RECORDS FOR THIS TASK
-- Opening Marker --
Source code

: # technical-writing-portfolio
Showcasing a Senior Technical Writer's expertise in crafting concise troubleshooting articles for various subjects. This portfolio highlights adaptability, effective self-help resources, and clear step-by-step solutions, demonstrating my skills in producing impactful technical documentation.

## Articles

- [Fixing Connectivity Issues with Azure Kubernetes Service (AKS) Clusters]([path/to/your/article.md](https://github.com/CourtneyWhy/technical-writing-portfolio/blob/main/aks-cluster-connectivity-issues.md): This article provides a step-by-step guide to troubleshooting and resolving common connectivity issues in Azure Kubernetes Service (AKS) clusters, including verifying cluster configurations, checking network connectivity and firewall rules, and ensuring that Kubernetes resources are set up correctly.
-- Closing Marker --
Counting the line that contains "## Articles" as the first, copy exactly every line through the end of the records, and nothing else.

## Articles

- [Fixing Connectivity Issues with Azure Kubernetes Service (AKS) Clusters]([path/to/your/article.md](https://github.com/CourtneyWhy/technical-writing-portfolio/blob/main/aks-cluster-connectivity-issues.md): This article provides a step-by-step guide to troubleshooting and resolving common connectivity issues in Azure Kubernetes Service (AKS) clusters, including verifying cluster configurations, checking network connectivity and firewall rules, and ensuring that Kubernetes resources are set up correctly.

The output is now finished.